--- start of DATA LISTING ---
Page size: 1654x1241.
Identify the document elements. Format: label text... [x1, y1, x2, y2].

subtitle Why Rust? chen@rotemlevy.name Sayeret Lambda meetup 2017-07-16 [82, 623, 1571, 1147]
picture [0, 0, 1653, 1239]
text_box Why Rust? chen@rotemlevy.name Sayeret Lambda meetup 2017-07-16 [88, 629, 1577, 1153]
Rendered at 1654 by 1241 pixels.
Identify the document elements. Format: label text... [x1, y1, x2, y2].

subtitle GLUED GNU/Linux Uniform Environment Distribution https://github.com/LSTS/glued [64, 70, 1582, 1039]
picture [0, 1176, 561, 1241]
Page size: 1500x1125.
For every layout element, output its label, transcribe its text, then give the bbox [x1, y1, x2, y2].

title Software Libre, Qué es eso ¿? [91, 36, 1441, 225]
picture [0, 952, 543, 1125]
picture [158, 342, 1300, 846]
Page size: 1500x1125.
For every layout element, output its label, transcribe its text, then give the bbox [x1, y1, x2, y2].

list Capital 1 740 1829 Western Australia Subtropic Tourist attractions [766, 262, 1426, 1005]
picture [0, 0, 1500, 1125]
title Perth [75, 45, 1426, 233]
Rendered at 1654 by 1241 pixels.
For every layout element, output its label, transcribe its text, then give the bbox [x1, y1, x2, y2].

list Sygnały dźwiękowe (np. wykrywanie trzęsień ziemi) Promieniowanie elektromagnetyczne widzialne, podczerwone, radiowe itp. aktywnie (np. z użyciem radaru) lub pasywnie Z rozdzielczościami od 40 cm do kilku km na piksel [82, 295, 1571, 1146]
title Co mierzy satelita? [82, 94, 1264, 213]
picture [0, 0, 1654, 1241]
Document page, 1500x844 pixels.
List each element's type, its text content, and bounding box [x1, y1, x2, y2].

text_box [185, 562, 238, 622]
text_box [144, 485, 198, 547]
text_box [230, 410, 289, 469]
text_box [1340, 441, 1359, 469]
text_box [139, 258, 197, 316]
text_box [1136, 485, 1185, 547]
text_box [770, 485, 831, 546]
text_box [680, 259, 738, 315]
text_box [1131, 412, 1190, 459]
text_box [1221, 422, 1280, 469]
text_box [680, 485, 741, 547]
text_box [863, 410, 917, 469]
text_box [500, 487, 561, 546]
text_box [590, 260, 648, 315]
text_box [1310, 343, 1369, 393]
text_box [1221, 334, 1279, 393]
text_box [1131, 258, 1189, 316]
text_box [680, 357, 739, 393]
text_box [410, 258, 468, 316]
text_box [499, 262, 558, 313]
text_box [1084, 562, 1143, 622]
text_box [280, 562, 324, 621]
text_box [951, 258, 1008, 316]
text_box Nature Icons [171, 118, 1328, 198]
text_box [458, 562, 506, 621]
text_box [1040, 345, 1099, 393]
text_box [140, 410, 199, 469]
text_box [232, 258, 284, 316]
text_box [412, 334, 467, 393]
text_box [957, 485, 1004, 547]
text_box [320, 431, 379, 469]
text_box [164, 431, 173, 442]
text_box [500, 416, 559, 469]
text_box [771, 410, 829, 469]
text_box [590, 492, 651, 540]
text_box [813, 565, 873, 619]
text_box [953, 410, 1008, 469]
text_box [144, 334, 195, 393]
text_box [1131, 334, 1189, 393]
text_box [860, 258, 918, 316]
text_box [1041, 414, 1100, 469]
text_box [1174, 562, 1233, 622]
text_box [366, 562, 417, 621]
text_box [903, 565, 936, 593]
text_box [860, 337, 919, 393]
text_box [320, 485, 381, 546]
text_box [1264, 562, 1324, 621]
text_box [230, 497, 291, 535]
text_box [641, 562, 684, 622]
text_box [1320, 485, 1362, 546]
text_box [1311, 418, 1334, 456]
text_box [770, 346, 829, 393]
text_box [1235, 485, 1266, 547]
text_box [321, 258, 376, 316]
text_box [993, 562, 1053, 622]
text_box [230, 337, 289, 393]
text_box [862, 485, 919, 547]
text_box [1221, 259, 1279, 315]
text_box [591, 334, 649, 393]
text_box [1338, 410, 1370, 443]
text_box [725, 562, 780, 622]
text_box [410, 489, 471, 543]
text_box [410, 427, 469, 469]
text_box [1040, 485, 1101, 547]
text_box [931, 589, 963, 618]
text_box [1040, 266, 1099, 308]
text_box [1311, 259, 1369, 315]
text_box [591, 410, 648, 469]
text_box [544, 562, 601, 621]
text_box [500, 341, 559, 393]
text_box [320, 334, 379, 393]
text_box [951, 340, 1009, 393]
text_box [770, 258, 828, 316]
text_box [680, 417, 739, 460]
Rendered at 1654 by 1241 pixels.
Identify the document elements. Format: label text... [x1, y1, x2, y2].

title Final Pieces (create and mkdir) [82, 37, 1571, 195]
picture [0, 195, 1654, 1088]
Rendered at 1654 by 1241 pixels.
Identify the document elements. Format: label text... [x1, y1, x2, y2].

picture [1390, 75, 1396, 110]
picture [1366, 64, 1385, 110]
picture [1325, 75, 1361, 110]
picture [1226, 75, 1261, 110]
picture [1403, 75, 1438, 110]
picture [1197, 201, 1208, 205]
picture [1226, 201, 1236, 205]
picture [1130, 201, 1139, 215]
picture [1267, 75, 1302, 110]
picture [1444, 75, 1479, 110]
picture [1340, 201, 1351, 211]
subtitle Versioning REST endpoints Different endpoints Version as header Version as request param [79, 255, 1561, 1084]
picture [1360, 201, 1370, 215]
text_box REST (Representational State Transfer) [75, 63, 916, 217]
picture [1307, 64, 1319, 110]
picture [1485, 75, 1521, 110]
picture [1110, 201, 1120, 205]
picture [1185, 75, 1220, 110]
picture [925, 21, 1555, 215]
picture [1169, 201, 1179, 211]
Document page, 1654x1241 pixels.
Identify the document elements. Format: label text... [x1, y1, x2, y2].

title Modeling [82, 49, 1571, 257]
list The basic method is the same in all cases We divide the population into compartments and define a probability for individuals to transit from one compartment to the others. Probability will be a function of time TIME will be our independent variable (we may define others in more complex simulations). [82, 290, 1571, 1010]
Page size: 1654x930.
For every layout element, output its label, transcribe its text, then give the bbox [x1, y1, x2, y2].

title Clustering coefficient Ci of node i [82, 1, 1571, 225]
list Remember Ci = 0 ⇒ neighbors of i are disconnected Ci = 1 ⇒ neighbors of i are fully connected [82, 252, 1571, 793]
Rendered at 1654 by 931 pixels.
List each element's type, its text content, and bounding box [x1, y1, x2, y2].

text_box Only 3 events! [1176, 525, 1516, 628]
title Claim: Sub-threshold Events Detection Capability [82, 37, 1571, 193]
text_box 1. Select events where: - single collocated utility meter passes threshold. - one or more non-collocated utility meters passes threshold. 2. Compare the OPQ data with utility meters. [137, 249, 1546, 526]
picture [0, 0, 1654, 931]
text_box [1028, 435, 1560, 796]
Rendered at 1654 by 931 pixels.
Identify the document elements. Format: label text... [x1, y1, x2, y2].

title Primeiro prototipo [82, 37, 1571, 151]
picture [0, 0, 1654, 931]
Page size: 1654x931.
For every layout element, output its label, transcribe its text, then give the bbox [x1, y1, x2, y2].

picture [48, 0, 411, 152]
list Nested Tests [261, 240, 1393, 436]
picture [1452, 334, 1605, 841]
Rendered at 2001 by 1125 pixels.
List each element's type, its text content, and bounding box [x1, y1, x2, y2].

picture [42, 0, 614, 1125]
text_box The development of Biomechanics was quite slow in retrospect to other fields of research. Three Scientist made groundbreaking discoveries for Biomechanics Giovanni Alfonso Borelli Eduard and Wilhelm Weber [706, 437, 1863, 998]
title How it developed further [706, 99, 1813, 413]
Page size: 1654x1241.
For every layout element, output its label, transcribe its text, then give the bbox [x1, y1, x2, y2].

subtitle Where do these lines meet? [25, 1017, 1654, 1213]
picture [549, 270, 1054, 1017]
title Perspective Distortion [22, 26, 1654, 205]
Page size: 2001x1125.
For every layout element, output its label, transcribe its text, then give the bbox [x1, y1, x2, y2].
--- end of DATA LISTING ---
Copy out the lines of the records word for word, starting at the line that contains "Rendered at 2001 by 1125 pixels." and ending at the line that contains "title How it".

Rendered at 2001 by 1125 pixels.
List each element's type, its text content, and bounding box [x1, y1, x2, y2].

picture [42, 0, 614, 1125]
text_box The development of Biomechanics was quite slow in retrospect to other fields of research. Three Scientist made groundbreaking discoveries for Biomechanics Giovanni Alfonso Borelli Eduard and Wilhelm Weber [706, 437, 1863, 998]
title How it developed further [706, 99, 1813, 413]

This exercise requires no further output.